Rice defends White House on 9/11

She also defended President George W Bush’s counter-terrorism strategy while admitting the country could have been better prepared.

In almost three hours of intense, nationally televised questioning, Ms Rice said that “structural” and legal problems prevented agencies from working together to counter terrorism before the 2001 attacks that left about 3,000 dead.

But she insisted that President Bush had understood the al-Qaeda threat as soon as he took office and that it took priority over Iraq.

Her long-awaited testimony in front of the commission sought to defuse politically damaging statements from former counter-terrorism chief Richard Clarke, ahead of November’s Presidential elections.

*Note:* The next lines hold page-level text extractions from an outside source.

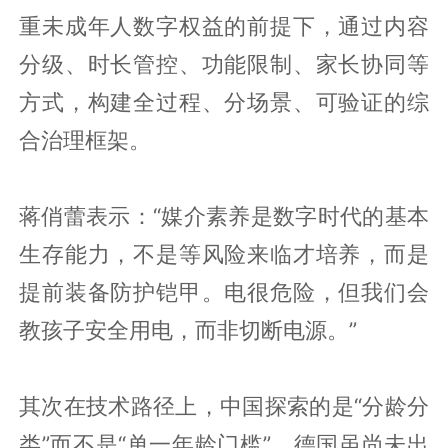
重未成年人数字权益的前提下，通过内容
分级、时长管控、功能限制、家长协同等
方式，构建全过程、分场景、可验证的综
合治理框架。
蒋俏蕾表示：“媒介素养是数字时代的基本
生存能力，不是等风险来临才培养，而是
提前装备防护铠甲。电很危险，但我们会
教孩子安全用电，而非切断电源。”
其次在技术路径上，中国探索的是“分龄分
类”而不是“单一年龄门槛”。德国虽尚未出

“For more than 20 years, the terrorist threat gathered, and America’s response across several administrations of both parties was insufficient,” Ms Rice said.

The commission’s leaders have already said they believe the attacks could have been prevented, but Ms Rice insisted the United States was “blind” to the impending disaster.

“There was no silver bullet that could have prevented the 9/11 attacks.”

The hearing’s business-like tone was punctured by sharp questions from commission members, which at points drew applause from the overflow audience.

The most contentious exchanges involved a classified memo sent to President Bush about a month before the attacks that may have warned that al-Qaeda was planning to hijack US airliners.

“It had a discussion of whether or not they might use hijacking to try and free a prisoner who was being held in the United States,” she said.

“But I can also tell you that there was nothing in this memo that suggested that an attack was coming on New York or Washington DC. There was nothing in this memo as to time, place, how or where.”

The White House, which initially opposed an inquiry into the attacks, has refused to release that memo as well as other documents dating to President Bill Clinton’s administration.

Families of the September 11 victims were among the audience, and some said they were disappointed that Rice did not offer an apology for the government’s failure to prevent the attacks.